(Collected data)
####
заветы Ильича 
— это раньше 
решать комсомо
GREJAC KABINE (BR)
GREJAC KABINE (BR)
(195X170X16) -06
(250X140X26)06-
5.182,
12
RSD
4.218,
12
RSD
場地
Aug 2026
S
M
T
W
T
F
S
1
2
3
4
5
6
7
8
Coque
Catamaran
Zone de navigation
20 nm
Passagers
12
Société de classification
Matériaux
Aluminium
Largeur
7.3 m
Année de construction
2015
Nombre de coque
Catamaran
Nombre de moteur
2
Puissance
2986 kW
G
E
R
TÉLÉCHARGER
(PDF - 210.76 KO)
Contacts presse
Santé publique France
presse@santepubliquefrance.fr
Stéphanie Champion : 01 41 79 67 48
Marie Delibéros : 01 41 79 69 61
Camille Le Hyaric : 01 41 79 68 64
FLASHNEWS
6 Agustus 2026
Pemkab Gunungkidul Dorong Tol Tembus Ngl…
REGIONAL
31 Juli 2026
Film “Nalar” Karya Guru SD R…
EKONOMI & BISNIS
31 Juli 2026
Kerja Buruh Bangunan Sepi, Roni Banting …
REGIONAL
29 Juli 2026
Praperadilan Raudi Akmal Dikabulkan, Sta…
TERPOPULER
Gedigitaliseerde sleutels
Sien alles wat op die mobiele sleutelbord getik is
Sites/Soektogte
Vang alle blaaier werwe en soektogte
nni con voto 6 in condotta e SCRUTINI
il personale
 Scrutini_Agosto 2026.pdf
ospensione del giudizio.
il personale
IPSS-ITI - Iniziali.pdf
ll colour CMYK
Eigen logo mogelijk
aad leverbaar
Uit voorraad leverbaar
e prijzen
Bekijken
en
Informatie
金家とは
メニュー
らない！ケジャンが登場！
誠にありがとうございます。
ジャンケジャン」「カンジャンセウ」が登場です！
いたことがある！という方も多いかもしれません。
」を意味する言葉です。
####
> [PROBLEM REQUIREMENTS]: Print every record exactly, so that each word matches what is written above.

> [EXPECTED OUTPUT]:
заветы Ильича 
— это раньше 
решать комсомо
GREJAC KABINE (BR)
GREJAC KABINE (BR)
(195X170X16) -06
(250X140X26)06-
5.182,
12
RSD
4.218,
12
RSD
場地
Aug 2026
S
M
T
W
T
F
S
1
2
3
4
5
6
7
8
Coque
Catamaran
Zone de navigation
20 nm
Passagers
12
Société de classification
Matériaux
Aluminium
Largeur
7.3 m
Année de construction
2015
Nombre de coque
Catamaran
Nombre de moteur
2
Puissance
2986 kW
G
E
R
TÉLÉCHARGER
(PDF - 210.76 KO)
Contacts presse
Santé publique France
presse@santepubliquefrance.fr
Stéphanie Champion : 01 41 79 67 48
Marie Delibéros : 01 41 79 69 61
Camille Le Hyaric : 01 41 79 68 64
FLASHNEWS
6 Agustus 2026
Pemkab Gunungkidul Dorong Tol Tembus Ngl…
REGIONAL
31 Juli 2026
Film “Nalar” Karya Guru SD R…
EKONOMI & BISNIS
31 Juli 2026
Kerja Buruh Bangunan Sepi, Roni Banting …
REGIONAL
29 Juli 2026
Praperadilan Raudi Akmal Dikabulkan, Sta…
TERPOPULER
Gedigitaliseerde sleutels
Sien alles wat op die mobiele sleutelbord getik is
Sites/Soektogte
Vang alle blaaier werwe en soektogte
nni con voto 6 in condotta e SCRUTINI
il personale
 Scrutini_Agosto 2026.pdf
ospensione del giudizio.
il personale
IPSS-ITI - Iniziali.pdf
ll colour CMYK
Eigen logo mogelijk
aad leverbaar
Uit voorraad leverbaar
e prijzen
Bekijken
en
Informatie
金家とは
メニュー
らない！ケジャンが登場！
誠にありがとうございます。
ジャンケジャン」「カンジャンセウ」が登場です！
いたことがある！という方も多いかもしれません。
」を意味する言葉です。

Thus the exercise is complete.